§ **Selected passage**
▼▼▼

Sulphur Springs 100 mile trail - 1st woman, 2nd overall, CR by 1h
My second trail race went much better than the first one did! Back then I said I won't ever race on trails again (race report of my first trail ultra) but you know how these things go for us, endurance athletes ...
There were, again, a bunch of different reasons I wanted to do this race, and unlike Ultrabalaton this was approached as a pure training run, not even a day off training that week, just rolling into it from full build for the 6-day race that is coming up in 3 weeks.
The event was local which made logistics very easy and it was not much strain on my family either - I loved this aspect of it. I basically just disappeared that morning (getting up at 1:30am!) and came home that night (at 4-5am or so).
The reasons behind doing this race were: 1. I need 3 x 100 mile races to qualify for Badwater next year, 2. I'm considering getting into 200 mi+ trail races and I thought it might be a good idea not to start with 200 mi but rather do a few 100 milers to see if I like it at all, 3. it seemed like a nice long run opportunity with perfect timing 3 weeks out from my 'A' race.

▲▲▲

§ **Material shown**
▼▼▼

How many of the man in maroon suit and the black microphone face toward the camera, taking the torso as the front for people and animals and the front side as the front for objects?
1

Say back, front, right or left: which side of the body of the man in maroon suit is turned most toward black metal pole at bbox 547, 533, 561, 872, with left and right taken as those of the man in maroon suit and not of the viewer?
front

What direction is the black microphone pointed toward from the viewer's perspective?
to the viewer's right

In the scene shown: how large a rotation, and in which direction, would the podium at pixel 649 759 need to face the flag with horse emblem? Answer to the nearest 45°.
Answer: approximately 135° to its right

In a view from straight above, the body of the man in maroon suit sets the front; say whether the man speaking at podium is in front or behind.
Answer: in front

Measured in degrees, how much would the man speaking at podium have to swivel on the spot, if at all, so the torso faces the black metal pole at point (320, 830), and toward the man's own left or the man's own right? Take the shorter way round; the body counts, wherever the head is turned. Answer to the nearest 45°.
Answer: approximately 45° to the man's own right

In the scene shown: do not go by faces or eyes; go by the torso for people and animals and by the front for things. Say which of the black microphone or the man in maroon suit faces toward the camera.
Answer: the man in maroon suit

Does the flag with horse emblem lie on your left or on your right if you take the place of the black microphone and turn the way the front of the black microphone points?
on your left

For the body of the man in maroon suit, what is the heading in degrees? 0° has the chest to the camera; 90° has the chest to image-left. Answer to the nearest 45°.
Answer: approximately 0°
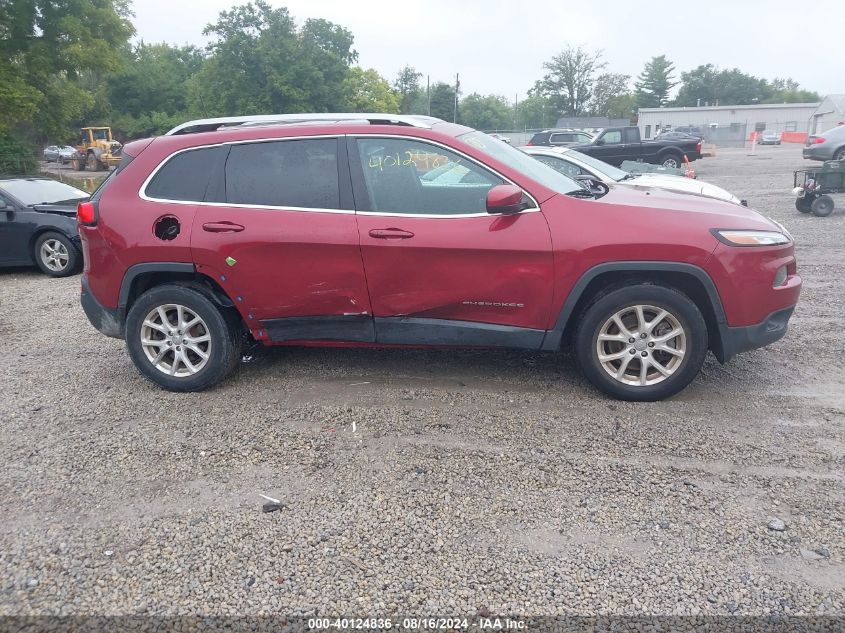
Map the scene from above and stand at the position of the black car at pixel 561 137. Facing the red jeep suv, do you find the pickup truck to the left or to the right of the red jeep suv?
left

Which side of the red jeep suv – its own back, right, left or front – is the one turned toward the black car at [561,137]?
left

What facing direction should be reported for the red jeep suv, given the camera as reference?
facing to the right of the viewer

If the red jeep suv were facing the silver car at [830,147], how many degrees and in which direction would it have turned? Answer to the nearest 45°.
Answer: approximately 45° to its left

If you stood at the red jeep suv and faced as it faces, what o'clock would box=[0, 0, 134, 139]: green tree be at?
The green tree is roughly at 8 o'clock from the red jeep suv.

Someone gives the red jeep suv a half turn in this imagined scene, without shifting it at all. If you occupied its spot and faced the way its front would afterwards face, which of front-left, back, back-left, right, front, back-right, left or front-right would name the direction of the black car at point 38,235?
front-right
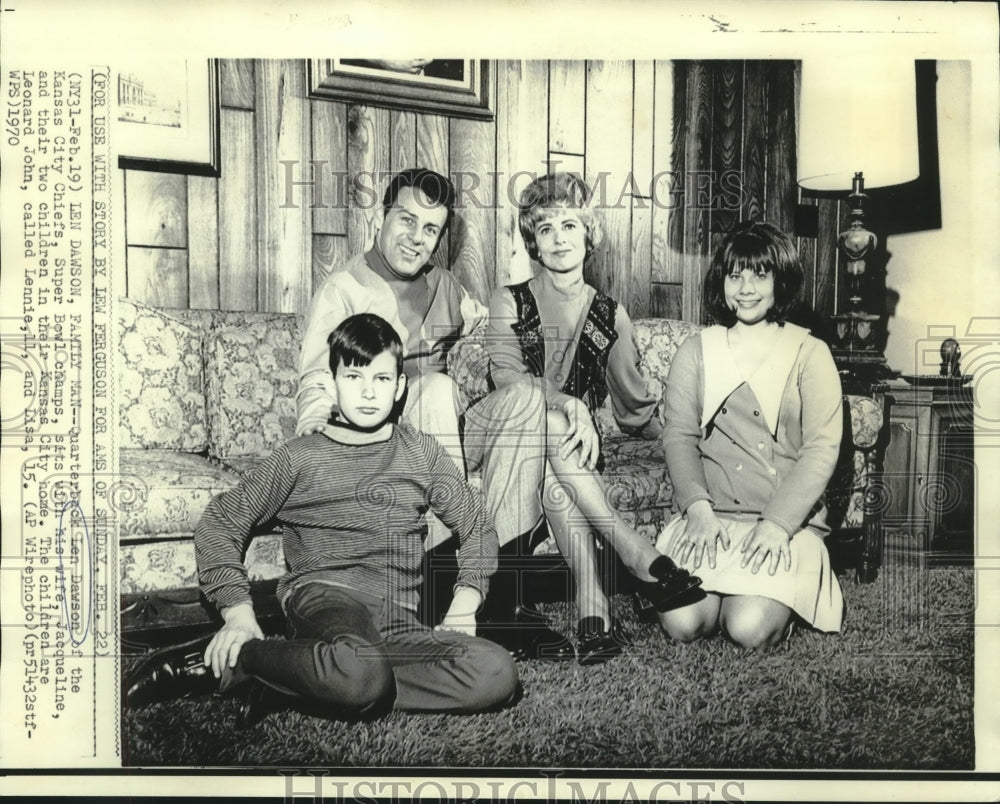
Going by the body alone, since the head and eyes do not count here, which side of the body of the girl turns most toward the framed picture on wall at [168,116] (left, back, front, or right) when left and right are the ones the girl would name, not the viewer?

▲▲▲

§ **Brief 1**
According to the race report, at what time did the writer get up on the morning of the race?
§ **Brief 2**
Copy the race report verbatim, starting at the words "The reasons behind" and ending after the words "my 'A' race.".
The rows have no connection to the race report.

§ **Written answer 1**
At 1:30am.

§ **Written answer 2**
The reasons behind doing this race were: 1. I need 3 x 100 mile races to qualify for Badwater next year, 2. I'm considering getting into 200 mi+ trail races and I thought it might be a good idea not to start with 200 mi but rather do a few 100 milers to see if I like it at all, 3. it seemed like a nice long run opportunity with perfect timing 3 weeks out from my 'A' race.